TASK DIRECTIONS: Down to the final line, write out the data below exactly.

MATERIAL SHOWN:
■ ■ ■ ■ ■

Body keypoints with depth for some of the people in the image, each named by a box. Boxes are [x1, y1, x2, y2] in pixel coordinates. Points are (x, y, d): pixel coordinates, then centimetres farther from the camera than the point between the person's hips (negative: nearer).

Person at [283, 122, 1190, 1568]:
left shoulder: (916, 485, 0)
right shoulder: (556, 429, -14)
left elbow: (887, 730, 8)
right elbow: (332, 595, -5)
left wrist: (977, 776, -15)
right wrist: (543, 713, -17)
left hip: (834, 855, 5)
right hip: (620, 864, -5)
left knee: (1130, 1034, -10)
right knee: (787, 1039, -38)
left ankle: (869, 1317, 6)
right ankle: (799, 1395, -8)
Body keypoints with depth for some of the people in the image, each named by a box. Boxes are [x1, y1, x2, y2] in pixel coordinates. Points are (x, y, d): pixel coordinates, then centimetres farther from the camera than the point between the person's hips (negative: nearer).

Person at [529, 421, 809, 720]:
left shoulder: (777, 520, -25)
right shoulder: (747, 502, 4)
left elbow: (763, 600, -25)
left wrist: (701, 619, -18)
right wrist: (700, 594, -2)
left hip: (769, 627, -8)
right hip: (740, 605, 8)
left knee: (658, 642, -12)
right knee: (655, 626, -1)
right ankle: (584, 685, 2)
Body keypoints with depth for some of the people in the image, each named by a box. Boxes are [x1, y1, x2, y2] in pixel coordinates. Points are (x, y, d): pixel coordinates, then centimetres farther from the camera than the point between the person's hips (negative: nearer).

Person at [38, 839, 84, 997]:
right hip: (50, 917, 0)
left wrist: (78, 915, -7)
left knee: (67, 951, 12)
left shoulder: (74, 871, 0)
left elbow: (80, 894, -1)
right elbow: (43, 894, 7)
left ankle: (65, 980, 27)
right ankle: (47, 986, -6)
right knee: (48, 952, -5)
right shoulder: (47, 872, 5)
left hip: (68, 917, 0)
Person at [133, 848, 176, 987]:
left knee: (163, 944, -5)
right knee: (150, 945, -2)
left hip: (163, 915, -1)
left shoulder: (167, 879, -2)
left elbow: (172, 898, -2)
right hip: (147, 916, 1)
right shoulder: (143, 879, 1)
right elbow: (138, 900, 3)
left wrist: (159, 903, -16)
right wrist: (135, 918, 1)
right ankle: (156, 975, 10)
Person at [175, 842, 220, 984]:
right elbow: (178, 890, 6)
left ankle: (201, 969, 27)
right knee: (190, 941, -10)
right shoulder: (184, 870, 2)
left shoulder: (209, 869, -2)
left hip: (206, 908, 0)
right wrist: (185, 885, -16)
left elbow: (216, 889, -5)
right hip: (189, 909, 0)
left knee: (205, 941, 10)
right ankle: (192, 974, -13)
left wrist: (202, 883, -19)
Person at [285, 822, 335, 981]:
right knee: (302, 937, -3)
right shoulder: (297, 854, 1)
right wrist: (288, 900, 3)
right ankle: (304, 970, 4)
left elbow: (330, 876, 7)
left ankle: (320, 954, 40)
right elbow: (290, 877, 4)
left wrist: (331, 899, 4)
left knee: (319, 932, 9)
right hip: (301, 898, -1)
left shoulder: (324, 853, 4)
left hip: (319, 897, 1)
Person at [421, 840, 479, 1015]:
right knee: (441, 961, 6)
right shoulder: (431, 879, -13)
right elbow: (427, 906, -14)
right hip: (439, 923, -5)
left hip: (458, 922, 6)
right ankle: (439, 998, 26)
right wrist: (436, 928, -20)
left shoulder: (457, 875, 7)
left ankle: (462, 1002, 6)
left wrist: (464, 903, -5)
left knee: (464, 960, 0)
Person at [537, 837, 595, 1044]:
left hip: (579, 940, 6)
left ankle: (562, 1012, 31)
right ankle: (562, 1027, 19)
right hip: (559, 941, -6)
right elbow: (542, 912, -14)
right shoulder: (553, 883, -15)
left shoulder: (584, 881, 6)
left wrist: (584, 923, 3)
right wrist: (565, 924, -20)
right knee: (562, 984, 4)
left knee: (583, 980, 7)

■ ■ ■ ■ ■

RESPONSE TO THE EXERCISE:
Body keypoints with depth for some of the people in the image, each named by a box. Boxes are [x1, y1, x2, y2] in pixel coordinates. Points are (x, y, d): pixel coordinates, then centimetres farther from the camera than the point between the person's hips (negative: nearer).

Person at [283, 122, 1190, 1568]:
left shoulder: (916, 485, 0)
right shoulder: (556, 429, -14)
left elbow: (887, 730, 8)
right elbow: (332, 595, -5)
left wrist: (977, 776, -15)
right wrist: (543, 713, -17)
left hip: (834, 855, 5)
right hip: (620, 864, -5)
left knee: (1130, 1034, -10)
right knee: (787, 1039, -38)
left ankle: (869, 1317, 6)
right ankle: (799, 1395, -8)
Body keypoints with depth for some of the people in the image, each named by a box. Boxes are [x1, y1, x2, y2] in pixel coordinates. Points are (x, y, d): pixel coordinates, then centimetres farther from the camera than the point between the person's hips (negative: nearer).

Person at [529, 421, 809, 720]:
left shoulder: (777, 520, -25)
right shoulder: (747, 502, 4)
left elbow: (763, 600, -25)
left wrist: (701, 619, -18)
right wrist: (700, 594, -2)
left hip: (769, 627, -8)
right hip: (740, 605, 8)
left knee: (658, 642, -12)
right knee: (655, 626, -1)
right ankle: (584, 685, 2)
Body keypoints with depth for some of the people in the image, each named by a box. Boxes are [x1, y1, x2, y2] in pixel coordinates. Points are (x, y, d): pixel coordinates, then centimetres farther from the camera than the point between the person's hips (negative: nearer).

Person at [38, 839, 84, 997]:
right hip: (50, 917, 0)
left wrist: (78, 915, -7)
left knee: (67, 951, 12)
left shoulder: (74, 871, 0)
left elbow: (80, 894, -1)
right elbow: (43, 894, 7)
left ankle: (65, 980, 27)
right ankle: (47, 986, -6)
right knee: (48, 952, -5)
right shoulder: (47, 872, 5)
left hip: (68, 917, 0)
Person at [133, 848, 176, 987]:
left knee: (163, 944, -5)
right knee: (150, 945, -2)
left hip: (163, 915, -1)
left shoulder: (167, 879, -2)
left elbow: (172, 898, -2)
right hip: (147, 916, 1)
right shoulder: (143, 879, 1)
right elbow: (138, 900, 3)
left wrist: (159, 903, -16)
right wrist: (135, 918, 1)
right ankle: (156, 975, 10)
Person at [175, 842, 220, 984]:
right elbow: (178, 890, 6)
left ankle: (201, 969, 27)
right knee: (190, 941, -10)
right shoulder: (184, 870, 2)
left shoulder: (209, 869, -2)
left hip: (206, 908, 0)
right wrist: (185, 885, -16)
left elbow: (216, 889, -5)
right hip: (189, 909, 0)
left knee: (205, 941, 10)
right ankle: (192, 974, -13)
left wrist: (202, 883, -19)
Person at [285, 822, 335, 981]:
right knee: (302, 937, -3)
right shoulder: (297, 854, 1)
right wrist: (288, 900, 3)
right ankle: (304, 970, 4)
left elbow: (330, 876, 7)
left ankle: (320, 954, 40)
right elbow: (290, 877, 4)
left wrist: (331, 899, 4)
left knee: (319, 932, 9)
right hip: (301, 898, -1)
left shoulder: (324, 853, 4)
left hip: (319, 897, 1)
Person at [421, 840, 479, 1015]:
right knee: (441, 961, 6)
right shoulder: (431, 879, -13)
right elbow: (427, 906, -14)
right hip: (439, 923, -5)
left hip: (458, 922, 6)
right ankle: (439, 998, 26)
right wrist: (436, 928, -20)
left shoulder: (457, 875, 7)
left ankle: (462, 1002, 6)
left wrist: (464, 903, -5)
left knee: (464, 960, 0)
Person at [537, 837, 595, 1044]:
left hip: (579, 940, 6)
left ankle: (562, 1012, 31)
right ankle: (562, 1027, 19)
right hip: (559, 941, -6)
right elbow: (542, 912, -14)
right shoulder: (553, 883, -15)
left shoulder: (584, 881, 6)
left wrist: (584, 923, 3)
right wrist: (565, 924, -20)
right knee: (562, 984, 4)
left knee: (583, 980, 7)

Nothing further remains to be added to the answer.